X-rays, which we now know are a very high frequency form of light, had only recently been discovered, and their properties were as yet poorly understood. von Laue believed they were waves rather than particles, and should therefore produce interference patterns. However, he took this line of thought an extra step further, which would win him a Nobel Prize just two years later. What, he asked, would an interference pattern caused by shining X-rays through a three-dimensional structure look like?

To simplify matters, von Laue looked at the mathematics of interference patterns caused by shining X-rays through crystals. It was already obvious that crystals had extremely simple structures at the atomic level, thanks to the way that they split into geometric forms when you knocked them apart. For example, even the smallest fragments of salt crystals appear to be cubic, or nearly so, which indicates to shrewd observers that the atoms of a salt crystal must be arranged in tiny cubes, which are then organized into larger cubes, and so on.

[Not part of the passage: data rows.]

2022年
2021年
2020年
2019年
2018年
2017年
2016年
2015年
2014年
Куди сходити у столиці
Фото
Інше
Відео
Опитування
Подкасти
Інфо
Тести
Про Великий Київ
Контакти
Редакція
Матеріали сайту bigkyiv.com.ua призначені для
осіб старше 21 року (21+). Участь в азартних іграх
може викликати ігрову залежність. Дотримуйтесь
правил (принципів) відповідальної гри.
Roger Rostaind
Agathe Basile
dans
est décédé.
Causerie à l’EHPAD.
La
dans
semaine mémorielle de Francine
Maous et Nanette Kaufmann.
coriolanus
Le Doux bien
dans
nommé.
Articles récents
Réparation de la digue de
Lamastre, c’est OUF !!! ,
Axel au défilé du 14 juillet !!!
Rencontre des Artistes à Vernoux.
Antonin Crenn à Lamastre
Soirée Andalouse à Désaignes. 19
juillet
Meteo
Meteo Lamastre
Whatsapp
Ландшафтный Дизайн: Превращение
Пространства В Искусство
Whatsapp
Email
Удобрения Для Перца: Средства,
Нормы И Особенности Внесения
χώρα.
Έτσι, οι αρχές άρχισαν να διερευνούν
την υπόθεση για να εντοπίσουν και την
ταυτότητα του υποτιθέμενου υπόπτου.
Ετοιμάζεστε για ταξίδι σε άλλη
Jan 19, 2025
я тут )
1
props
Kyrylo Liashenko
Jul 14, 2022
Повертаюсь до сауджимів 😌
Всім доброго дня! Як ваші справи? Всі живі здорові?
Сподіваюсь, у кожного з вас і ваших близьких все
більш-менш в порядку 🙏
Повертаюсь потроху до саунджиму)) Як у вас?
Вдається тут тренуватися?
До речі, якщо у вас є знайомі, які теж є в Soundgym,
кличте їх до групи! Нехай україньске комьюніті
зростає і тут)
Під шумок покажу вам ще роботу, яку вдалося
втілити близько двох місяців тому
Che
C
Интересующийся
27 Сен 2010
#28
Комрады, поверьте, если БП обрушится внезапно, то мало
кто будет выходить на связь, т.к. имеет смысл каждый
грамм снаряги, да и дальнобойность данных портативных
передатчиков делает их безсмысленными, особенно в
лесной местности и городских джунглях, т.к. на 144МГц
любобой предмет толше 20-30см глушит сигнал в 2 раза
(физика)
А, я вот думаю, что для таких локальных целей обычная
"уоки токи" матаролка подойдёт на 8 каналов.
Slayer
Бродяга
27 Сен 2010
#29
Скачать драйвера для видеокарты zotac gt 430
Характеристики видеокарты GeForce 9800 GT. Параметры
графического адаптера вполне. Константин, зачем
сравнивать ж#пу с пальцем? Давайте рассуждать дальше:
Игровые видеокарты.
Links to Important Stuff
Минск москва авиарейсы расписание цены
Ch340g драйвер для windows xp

The regular pattern of atoms in a crystal means that a macroscopic beam of X-rays (say, 1mm in diameter) will not produce thousands of different overlapping interference patterns, but instead a single, constantly repeated pattern. With the right mathematics, you can work out from this pattern the relative positions of the atoms in a unit cell of the crystal, the smallest repeating pattern of atoms.


The core insight is that the arrangement of unit cells in a crystal causes rows, columns, and lines of atoms to form. The regularly spaced atoms act like a diffraction grating, so the final pattern is caused by the combination of three interference paterns: one from the rows, one from the columns, and one from the lines. The spots on the photographic plates are the places where all three patterns are simultaneously causing reinforcement of the waves of X-rays. By measuring the angles from the crystal to the spots, you can figure out the spacing of the atoms, and from that the structure of the unit cell.

This is not to say that the task is easy: it has been compared to reconstructing the positions of buoys in a river solely by studying the pattern of wakes at one point downstream. One difficulty von Laue delt with was that his beams of X-rays contained a range of different frequencies, which produced 5 different interference patterns on his assistants' photographic plates.


The importance of this work was immediately recognized. Beyond the matters of showing that X-rays do, in fact, behave like waves, and literally illuminating the structure of simple natural crystals, von Laue's methods (with some refinements) would later be used to determine the structure of complicated molecules such as DNA, Hemoglobin, and thousands more. You see, with a little work, practically any molecule can be crystalized.